Elle me saisit le bras vivement, me projetant sur la table du salon. Elle m'ôta d'une main mes vêtements, grimpa sur la table afin de m'immobiliser avec ses genoux. Alors, elle appuya sur mes muscles dorsaux avec le bec du macareux qui se débattait et fournissait par cette agitation un roulis vigoureux sur mes lombaires fatiguées. Je tentais de me débattre comme le macareux, mais la puissante masseuse nous retenait tous deux. Les trois premières heures furent difficiles, mais à la cinquième, je commençais à me détendre. La masseuse au macareux me quitta sur les coups de dix-huit heures et c'est la mine satisfaite que je la raccompagnais jusqu'à l'entrée.
        Revenant dans ce magnifique salon, je vis en face de moi un écran géant devant lequel une émission sur la nature était projetée. Je trouvais l'image incroyablement vivante, aussi me mis-je à chercher la télécommande pour examiner cette technologie si fidèle à la réalité. Au bout de quelques minutes, je découvris qu'il s'agissait en fait de la baie vitrée : cette vue sublime se déversait dans mes yeux pour y creuser le puits d'un souvenir immortel ; un parfum lustral remplissait mes poumons malingres qui se gonflaient du panorama alentour, comme pour faire de ma chair un territoire nouveau du paysage islandais.
      Puis, j'aperçus au-dehors le jacuzzi. Une très forte envie d'y tremper mon corps me saisit, cependant je distinguais une forme interlope qui bougeait à sa surface. J'approchais doucement lorsque je découvris un phoque qui baignait dans les bulles innombrables du bassin. Il m'invita à le rejoindre d'un signe de sa nageoire, et nous liâmes connaissance rapidement. À ses "wouirgh" énergiques, je répondais des "wouargh" allègres. La débonnaireté de cet hôte nous permit une amitié aussi franche que prompte. Je lui appris à maintenir une bière sur sa tête, ce qui fit de lui un précieux compagnon de beuverie.
        La nuit tomba rapidement. Le ciel convia sur sa toile une lune blanche qui offrait à la surface du fleuve sa jumelle, que le vent rendait turbulente. Je quittais "wouirgh" pour regagner l'intérieur de la villa, tandis qu'il continuait à jouer avec mes bières vides.

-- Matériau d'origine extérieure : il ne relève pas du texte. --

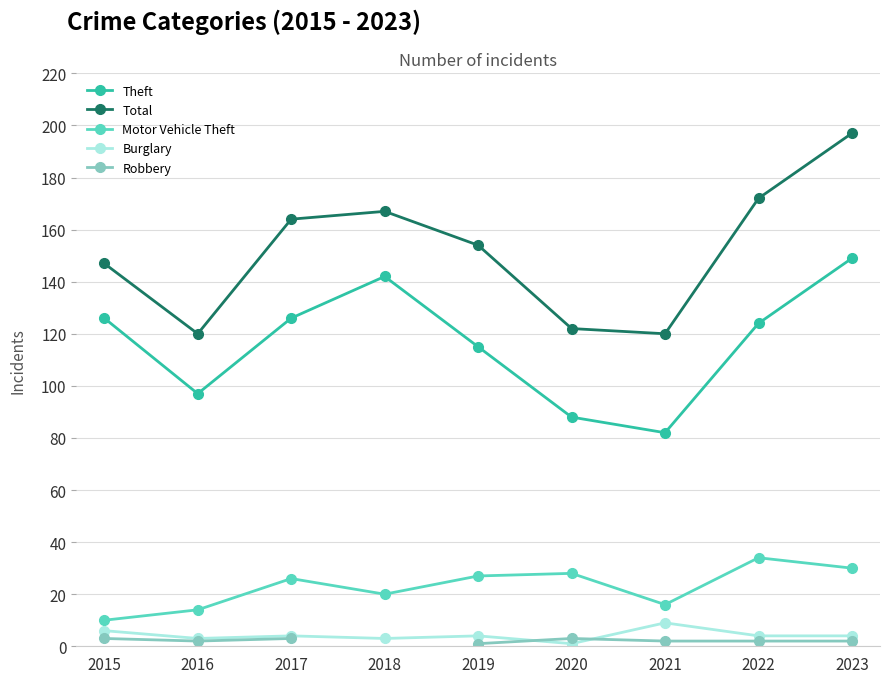

At which category does Total reach its first local valley?

2016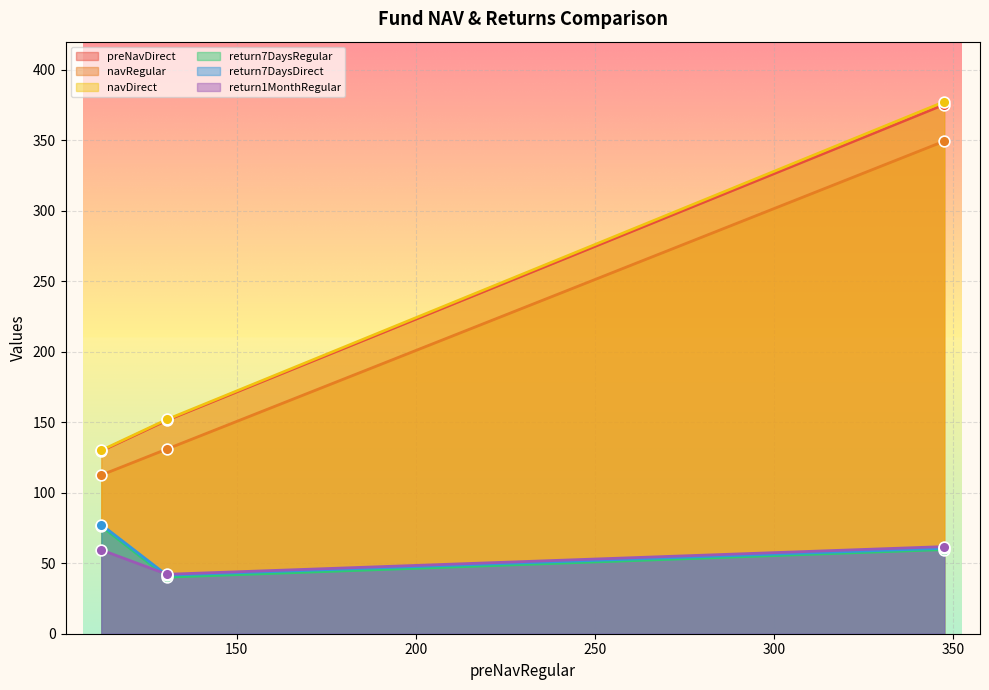

True or false: return1MonthRegular and navDirect intersect in this chart.

False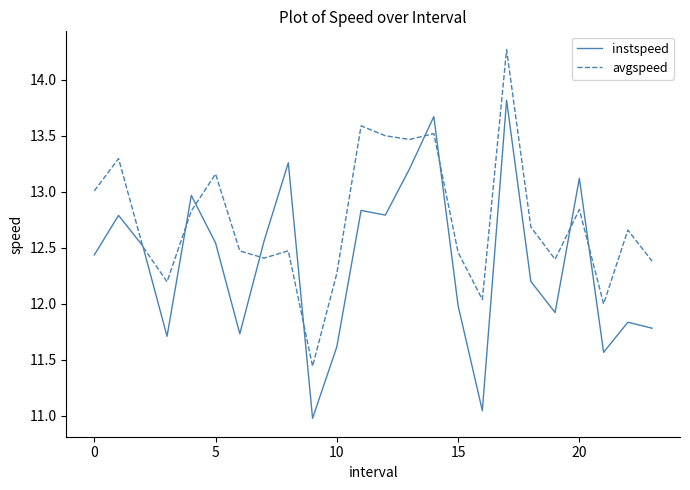

Which series has the largest total across all categories?

avgspeed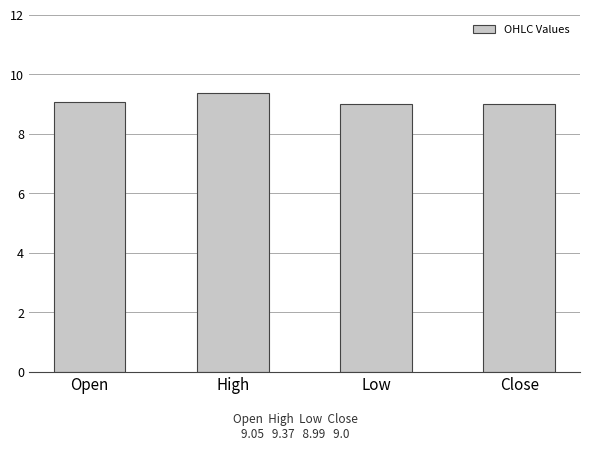

What is the difference between the maximum and second lowest values?

0.4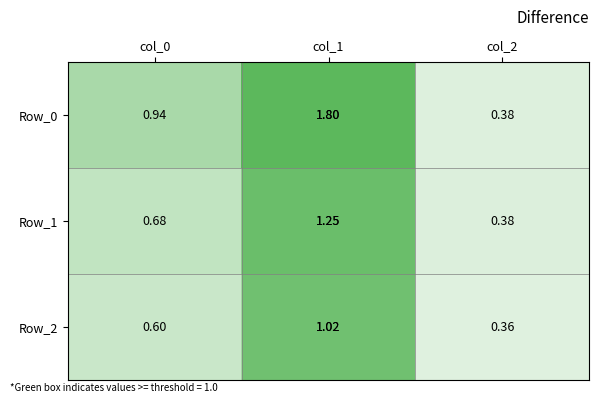

What is the total value across all series at col_1?

4.1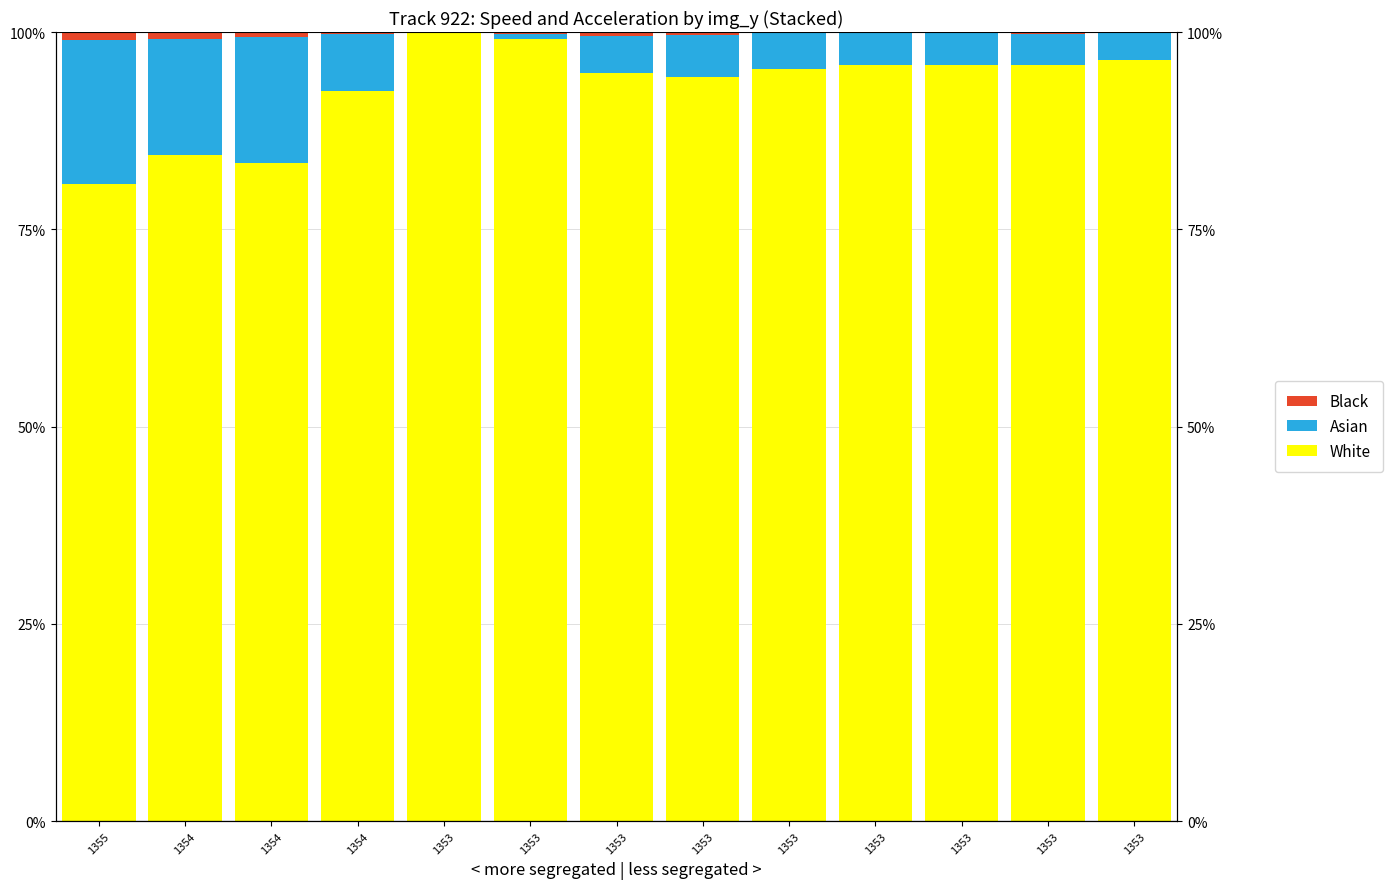

What is the spread (max minus min) of values at 1354?

83.5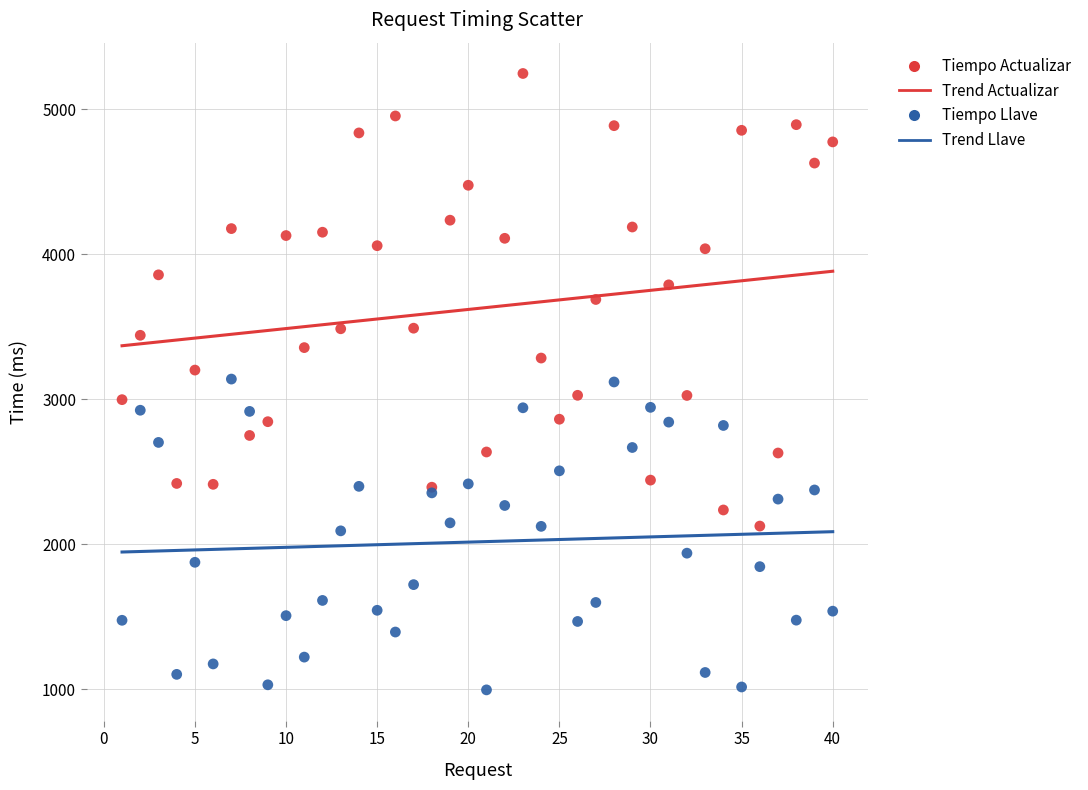

Which series reaches the minimum Y coordinate?

Tiempo Llave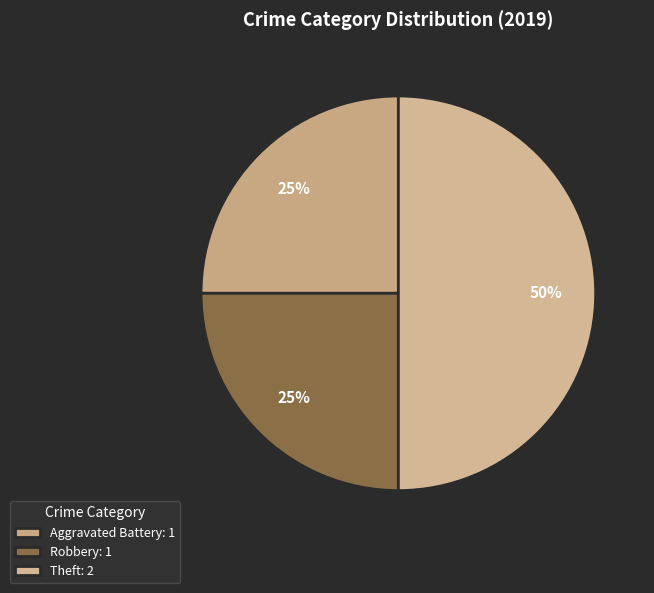

Rank the categories by value from lowest to highest.

Aggravated Battery, Robbery, Theft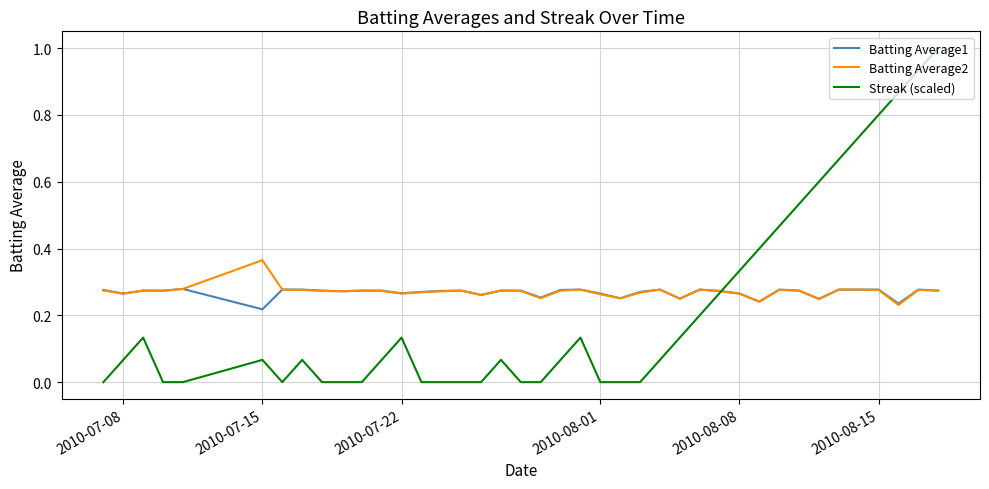

What is the maximum value shown in the chart?

1.0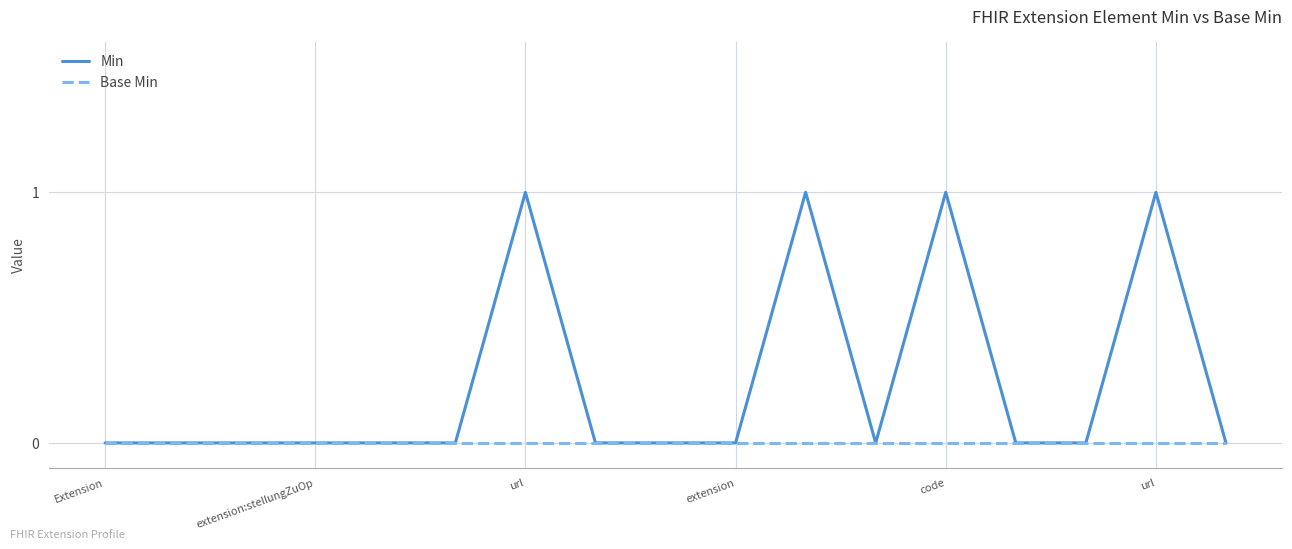

List the series in order of their overall mean, lowest first.

Base Min, Min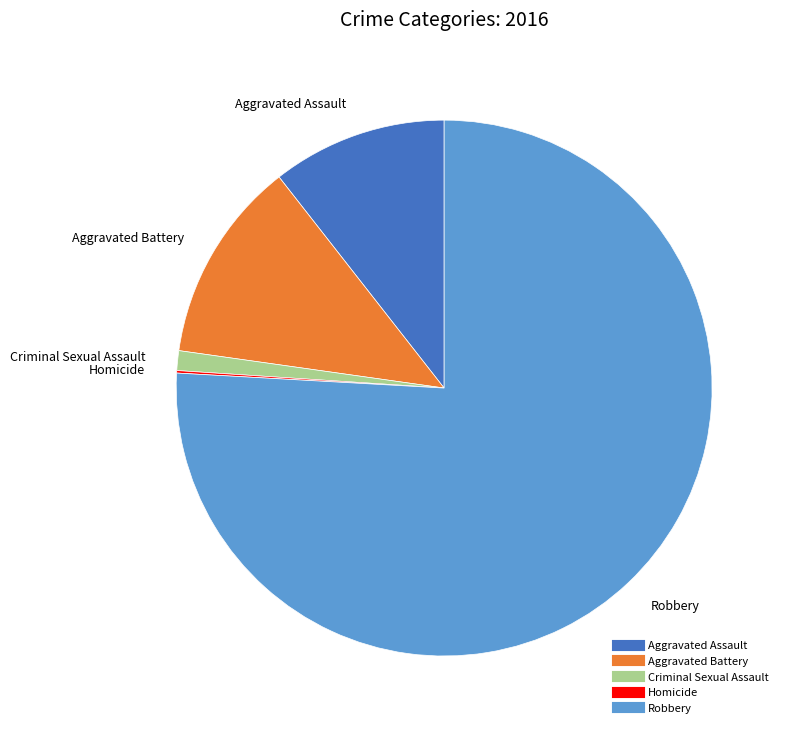

Is the sum of Criminal Sexual Assault and Aggravated Assault greater than half?

No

Désireux de découvrir la chambre, j'évoluais à travers le mobilier au style contemporain, dont les couleurs chaudes se mêlaient à des tapisseries noires et blanches. Ma bouche n'avait cessé de marquer son admiration par la large ouverture qu'elle affichait : elle avalait comme des petits-fours ce superbe et exubérant décorum.
Pénétrant dans la chambre, je fus surpris de trouver sur la couverture brunâtre du lit une nouvelle enveloppe. Je la déchirai vite, curieux de savoir qui m'avait offert ce périple.
- "Heureusement que je suis somnambule, et que la nuit, rien ne m'empêche d'offrir des voyages ! À toi, et à celle que l'orgueil t'empêche de rappeler. Signé : Toi."
Brusquement, j'entendis sur la porte retentir les heurts délicats d'une main familière.